Scientists: Research personnel working within the field of stress and reproductive sciences will receive immediate intellectual benefit. Post-doctoral researchers, technicians, PhD students, undergraduates and pre-university school pupils working on the project will acquire transferrable technical and professional skills that will benefit their future development within scientific and non-scientific arenas. Of particular significance is enhancing capacity in in vivo research, addressing the UK strategic skills needs, which is recognised as a critical limiting resource not only in the UK but in the international biosciences' arena. The scientific community as a whole will benefit from a theoretical viewpoint on the complexity of neuropeptide signalling in the central nervous system, which might lend itself to mathematical modelling in non-biological arenas.
Clinical Practice and Government Health/Environmental Policy (National and International): Reproductive potential and stress impacts on Health and Wellbeing in our modern society with significant social and economic consequences. Although the proposed research focuses on elucidating the mechanisms underlying the control of pubertal timing and the impact of stress on pubertal development, these studies have broader relevance to Health and Wellbeing in general because of the long-term consequences of altered pubertal timing, including gynaecological disorders, cardiovascular disease, autoimmune disease, diabetes, mental health disease and cancer.

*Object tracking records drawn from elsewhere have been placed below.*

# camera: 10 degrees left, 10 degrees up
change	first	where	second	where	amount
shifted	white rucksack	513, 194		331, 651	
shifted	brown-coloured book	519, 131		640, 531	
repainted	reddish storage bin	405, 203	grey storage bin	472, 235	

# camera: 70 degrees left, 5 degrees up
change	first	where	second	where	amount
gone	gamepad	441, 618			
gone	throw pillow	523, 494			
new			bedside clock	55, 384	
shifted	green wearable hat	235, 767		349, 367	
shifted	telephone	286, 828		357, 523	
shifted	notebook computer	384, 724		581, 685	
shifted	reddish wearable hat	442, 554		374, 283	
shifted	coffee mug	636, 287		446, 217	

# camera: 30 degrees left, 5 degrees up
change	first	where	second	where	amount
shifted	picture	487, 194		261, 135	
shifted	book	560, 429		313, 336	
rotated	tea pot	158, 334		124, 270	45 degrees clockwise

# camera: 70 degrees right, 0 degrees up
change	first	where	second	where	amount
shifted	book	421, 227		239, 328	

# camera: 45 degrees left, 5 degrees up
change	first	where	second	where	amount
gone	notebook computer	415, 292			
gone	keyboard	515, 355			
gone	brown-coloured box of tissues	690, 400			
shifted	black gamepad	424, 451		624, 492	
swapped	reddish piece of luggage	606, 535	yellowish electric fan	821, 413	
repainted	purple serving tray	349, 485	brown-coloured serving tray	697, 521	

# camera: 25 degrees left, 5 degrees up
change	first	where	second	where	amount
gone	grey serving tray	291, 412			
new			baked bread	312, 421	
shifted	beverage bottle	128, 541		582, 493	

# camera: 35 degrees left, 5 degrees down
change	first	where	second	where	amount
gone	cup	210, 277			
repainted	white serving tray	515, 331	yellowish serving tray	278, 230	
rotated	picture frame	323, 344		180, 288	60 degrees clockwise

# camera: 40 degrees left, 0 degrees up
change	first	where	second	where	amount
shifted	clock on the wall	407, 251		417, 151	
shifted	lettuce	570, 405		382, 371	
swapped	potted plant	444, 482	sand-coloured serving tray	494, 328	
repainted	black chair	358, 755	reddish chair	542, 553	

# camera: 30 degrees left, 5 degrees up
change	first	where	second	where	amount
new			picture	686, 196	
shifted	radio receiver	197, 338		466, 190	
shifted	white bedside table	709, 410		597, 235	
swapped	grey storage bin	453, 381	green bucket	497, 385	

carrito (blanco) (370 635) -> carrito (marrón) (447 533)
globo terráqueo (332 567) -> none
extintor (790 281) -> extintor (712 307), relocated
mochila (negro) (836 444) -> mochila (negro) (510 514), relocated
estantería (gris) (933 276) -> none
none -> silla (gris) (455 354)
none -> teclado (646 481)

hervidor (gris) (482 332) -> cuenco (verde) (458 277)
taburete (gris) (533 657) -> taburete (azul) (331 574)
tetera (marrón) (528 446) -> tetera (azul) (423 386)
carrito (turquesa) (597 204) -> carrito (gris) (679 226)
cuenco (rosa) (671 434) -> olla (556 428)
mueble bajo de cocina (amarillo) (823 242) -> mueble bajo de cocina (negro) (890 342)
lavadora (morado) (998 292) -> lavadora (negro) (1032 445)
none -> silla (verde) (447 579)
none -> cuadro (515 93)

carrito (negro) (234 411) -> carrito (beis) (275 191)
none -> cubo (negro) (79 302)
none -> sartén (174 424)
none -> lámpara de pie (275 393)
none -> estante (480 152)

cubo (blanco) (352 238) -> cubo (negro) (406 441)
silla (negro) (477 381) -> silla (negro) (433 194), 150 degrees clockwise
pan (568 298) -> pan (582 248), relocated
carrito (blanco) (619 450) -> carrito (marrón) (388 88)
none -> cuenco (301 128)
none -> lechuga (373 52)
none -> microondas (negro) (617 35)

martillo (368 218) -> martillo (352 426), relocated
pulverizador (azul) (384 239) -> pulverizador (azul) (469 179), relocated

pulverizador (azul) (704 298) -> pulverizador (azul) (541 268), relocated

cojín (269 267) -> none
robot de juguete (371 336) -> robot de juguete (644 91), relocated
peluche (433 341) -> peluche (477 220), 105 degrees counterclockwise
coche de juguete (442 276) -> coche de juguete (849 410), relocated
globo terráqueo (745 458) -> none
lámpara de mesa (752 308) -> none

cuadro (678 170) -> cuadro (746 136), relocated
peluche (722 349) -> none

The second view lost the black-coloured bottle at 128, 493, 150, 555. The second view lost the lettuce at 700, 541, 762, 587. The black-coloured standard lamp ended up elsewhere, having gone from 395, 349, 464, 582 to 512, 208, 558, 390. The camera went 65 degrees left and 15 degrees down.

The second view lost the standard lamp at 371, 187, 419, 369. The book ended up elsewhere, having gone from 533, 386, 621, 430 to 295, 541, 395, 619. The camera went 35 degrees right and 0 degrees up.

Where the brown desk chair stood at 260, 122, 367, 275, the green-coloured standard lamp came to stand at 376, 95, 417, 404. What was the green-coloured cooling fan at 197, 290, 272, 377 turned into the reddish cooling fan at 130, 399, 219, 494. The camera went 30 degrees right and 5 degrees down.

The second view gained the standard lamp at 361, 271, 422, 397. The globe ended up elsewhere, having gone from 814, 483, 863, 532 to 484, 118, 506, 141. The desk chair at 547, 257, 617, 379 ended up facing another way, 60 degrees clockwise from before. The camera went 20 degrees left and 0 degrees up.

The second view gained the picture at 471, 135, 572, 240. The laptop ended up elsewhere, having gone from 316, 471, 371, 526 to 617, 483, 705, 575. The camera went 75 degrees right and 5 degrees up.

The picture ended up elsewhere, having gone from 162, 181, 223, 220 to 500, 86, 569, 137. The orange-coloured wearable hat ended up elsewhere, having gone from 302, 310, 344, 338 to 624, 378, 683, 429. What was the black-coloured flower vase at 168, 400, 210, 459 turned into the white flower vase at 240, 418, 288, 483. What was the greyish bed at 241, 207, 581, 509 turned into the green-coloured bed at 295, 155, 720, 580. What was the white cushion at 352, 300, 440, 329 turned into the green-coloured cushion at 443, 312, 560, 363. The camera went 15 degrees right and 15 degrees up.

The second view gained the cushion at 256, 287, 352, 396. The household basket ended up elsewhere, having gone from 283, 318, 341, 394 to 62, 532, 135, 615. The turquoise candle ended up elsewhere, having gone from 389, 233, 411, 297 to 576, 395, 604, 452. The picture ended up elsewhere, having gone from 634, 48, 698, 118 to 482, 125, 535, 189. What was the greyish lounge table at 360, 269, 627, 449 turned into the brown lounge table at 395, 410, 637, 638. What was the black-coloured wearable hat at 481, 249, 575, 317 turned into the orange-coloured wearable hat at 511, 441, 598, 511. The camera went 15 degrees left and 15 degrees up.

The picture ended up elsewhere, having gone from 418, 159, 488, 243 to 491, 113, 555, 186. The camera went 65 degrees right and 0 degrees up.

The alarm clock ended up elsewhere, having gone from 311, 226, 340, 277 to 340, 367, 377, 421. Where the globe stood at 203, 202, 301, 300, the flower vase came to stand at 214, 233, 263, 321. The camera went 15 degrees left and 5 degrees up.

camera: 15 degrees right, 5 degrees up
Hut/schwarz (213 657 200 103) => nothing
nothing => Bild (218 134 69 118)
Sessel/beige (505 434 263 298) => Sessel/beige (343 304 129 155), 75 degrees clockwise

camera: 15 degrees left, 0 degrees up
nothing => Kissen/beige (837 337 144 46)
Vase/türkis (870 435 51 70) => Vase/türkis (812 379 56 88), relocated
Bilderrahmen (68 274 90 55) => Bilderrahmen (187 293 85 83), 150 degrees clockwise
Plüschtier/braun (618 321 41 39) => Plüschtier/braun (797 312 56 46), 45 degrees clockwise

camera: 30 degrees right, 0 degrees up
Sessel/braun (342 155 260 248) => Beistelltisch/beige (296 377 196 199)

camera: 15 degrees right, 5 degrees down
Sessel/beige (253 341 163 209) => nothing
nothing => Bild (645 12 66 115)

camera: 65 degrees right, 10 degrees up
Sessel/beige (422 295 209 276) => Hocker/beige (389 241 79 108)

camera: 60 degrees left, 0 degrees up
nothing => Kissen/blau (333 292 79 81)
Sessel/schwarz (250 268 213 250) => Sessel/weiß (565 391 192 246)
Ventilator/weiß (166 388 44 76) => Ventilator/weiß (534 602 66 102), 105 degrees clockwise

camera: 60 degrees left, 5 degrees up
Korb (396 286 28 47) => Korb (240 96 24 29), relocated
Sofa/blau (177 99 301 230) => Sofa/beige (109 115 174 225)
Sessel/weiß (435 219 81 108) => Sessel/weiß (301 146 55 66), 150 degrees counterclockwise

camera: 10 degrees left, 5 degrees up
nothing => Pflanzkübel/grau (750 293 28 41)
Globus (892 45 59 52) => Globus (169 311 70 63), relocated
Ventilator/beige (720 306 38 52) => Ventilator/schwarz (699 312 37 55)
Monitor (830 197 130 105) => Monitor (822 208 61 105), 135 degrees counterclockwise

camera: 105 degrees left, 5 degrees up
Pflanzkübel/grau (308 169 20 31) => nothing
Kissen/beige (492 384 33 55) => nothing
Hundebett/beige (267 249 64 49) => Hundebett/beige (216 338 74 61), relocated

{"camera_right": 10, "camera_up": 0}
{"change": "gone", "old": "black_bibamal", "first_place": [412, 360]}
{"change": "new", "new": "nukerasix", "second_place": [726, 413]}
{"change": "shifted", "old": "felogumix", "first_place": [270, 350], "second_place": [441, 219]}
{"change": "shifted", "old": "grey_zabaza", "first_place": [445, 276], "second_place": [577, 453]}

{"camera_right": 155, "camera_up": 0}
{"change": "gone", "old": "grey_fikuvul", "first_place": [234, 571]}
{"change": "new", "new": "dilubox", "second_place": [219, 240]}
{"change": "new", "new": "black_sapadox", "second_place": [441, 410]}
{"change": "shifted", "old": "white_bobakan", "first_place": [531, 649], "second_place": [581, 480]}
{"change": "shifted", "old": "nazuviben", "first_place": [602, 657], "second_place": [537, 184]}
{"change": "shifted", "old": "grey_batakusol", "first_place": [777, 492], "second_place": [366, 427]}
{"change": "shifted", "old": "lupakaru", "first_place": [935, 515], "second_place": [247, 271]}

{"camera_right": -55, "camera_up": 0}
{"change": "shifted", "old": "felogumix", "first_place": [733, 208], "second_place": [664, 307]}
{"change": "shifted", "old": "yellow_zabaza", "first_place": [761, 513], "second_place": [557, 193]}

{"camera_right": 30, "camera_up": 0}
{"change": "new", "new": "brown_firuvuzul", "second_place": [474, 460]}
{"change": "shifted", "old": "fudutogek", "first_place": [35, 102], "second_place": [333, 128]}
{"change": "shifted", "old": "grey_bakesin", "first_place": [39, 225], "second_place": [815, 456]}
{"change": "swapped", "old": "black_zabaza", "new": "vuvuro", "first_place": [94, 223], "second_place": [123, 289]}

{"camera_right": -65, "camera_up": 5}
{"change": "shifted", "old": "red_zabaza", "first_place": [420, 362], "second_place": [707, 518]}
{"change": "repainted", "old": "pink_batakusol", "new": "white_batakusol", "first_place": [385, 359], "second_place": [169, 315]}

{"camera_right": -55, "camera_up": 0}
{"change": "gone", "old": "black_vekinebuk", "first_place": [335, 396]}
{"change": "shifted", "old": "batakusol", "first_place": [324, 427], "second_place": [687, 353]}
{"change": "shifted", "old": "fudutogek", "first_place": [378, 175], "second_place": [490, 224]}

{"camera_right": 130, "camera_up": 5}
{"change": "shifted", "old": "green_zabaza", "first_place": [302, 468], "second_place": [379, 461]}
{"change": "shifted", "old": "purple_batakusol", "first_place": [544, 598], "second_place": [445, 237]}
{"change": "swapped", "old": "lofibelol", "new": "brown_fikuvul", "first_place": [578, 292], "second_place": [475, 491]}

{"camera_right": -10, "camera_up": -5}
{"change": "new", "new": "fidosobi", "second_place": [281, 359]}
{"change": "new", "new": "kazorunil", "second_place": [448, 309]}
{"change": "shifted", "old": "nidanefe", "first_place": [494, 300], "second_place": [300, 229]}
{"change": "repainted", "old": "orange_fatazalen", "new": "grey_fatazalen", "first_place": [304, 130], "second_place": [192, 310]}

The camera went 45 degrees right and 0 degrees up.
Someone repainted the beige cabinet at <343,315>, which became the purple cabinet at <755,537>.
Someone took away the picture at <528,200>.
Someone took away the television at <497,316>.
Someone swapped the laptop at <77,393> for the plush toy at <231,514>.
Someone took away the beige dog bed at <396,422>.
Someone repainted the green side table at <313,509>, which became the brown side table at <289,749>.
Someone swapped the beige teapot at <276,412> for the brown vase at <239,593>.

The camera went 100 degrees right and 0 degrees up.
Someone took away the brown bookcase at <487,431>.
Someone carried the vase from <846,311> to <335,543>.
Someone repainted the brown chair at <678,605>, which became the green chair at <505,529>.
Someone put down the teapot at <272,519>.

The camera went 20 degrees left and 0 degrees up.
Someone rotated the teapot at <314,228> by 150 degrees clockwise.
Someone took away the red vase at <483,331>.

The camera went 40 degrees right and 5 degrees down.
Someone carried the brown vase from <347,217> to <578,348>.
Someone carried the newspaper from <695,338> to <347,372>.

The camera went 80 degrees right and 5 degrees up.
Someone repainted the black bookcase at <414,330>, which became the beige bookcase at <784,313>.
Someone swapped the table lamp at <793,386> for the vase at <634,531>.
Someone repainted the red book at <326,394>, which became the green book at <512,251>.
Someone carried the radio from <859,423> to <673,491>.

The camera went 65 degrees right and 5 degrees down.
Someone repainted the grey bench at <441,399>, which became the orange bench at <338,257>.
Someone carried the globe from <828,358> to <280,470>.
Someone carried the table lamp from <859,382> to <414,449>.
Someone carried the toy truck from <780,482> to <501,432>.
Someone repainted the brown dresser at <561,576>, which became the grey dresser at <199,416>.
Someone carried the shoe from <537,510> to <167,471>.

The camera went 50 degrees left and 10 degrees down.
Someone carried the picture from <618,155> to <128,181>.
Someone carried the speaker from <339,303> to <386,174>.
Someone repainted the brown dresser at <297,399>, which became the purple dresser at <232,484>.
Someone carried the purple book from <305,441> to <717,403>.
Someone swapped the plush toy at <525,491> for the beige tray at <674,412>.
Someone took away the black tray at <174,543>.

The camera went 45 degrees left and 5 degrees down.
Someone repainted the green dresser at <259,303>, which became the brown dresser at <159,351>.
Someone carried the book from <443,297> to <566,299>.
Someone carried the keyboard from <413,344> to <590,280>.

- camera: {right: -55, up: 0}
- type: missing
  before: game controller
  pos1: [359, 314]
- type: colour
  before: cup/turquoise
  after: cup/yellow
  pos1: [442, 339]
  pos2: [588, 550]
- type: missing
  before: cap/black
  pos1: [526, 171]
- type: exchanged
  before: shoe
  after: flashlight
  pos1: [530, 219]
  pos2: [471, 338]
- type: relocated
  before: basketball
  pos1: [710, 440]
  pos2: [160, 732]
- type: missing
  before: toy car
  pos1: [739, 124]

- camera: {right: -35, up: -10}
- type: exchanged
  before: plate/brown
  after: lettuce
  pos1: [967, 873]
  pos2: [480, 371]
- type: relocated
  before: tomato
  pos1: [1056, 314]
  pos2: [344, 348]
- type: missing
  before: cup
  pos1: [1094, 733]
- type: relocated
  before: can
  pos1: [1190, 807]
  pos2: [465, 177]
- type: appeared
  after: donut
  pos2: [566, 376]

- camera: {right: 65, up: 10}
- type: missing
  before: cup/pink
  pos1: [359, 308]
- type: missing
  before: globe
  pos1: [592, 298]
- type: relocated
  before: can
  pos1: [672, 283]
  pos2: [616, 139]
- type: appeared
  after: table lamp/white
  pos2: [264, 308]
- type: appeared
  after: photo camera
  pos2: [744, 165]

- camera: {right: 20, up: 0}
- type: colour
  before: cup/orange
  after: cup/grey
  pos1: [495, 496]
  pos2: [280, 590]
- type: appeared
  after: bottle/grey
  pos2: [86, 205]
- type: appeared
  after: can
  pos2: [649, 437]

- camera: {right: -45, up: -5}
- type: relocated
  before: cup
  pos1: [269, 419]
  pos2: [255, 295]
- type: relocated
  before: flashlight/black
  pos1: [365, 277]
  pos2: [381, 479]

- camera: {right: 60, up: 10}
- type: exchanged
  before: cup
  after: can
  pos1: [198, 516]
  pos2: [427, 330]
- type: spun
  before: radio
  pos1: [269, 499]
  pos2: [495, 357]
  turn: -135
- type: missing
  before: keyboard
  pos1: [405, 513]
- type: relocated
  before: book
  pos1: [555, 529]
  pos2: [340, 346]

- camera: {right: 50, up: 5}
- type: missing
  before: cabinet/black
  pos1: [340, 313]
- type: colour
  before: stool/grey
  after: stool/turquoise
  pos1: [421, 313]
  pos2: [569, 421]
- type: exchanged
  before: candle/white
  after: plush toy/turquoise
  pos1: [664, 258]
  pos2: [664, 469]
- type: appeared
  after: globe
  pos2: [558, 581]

Through associations between stress and puberty onset this proposal is also relevant to the increasing concern, as demonstrated by UK Government's report on anti-poverty strategies, on the long-term social and health consequences of early dysfunctional family life and child poverty. Modern society presents many other potentially stressful challenges for our children and young people such as, unprecedented 24-hour access to the internet and social media which can lead to increased levels of anxiety, cyberbullying and sleep deprivation. High levels of anxiety and exam-related stress in schools has led to a 200% rise in requests for counselling (NSPCC, May 2015). Psychosocial stress, especially, parental dysfunction, divorce, parent-child conflict, and physical, sexual and emotional abuse, impact on children's health and wellbeing, as acknowledged in the Department of Health's report, "Future in Mind" (17 March 2015) and other UK Government reports, and there is clear evidence linking these life events to heightened risk of early or delayed puberty. Additionally, mode of action for several herbicides and environmental contaminants on reproductive potential is via stress related hormones and the research has the potential to benefit environmental agencies and could influence policy and legislation within local government. Overall, this project has the potential to have an impact on the health of the nation, and of relevance to the MRC's Strategic important area of 'lifelong health and ageing'.
Pharmaceutical Sector: The implications for adult reproductive function and in particular the adverse effects of environmental perturbation on puberty onset could benefit the pharmaceutical sector in the long-term with the potential for development of novel therapeutics to precipitate or delay puberty, and for treating global problems associated with stress in humans, with health and wealth sequelae.
Media, Educational Programmes and Schools: The current interest in Health and Wellbeing TV and radio programmes could benefit from this research by provision of scientific data and knowledge on stress and reproductive physiology that could potentially contribute to the general education of viewers and listeners. School curricula might benefit through material provided via websites such as "Practical Biology" sponsored by the Royal Society of Biology, British Society for Neuroendocrinology and others.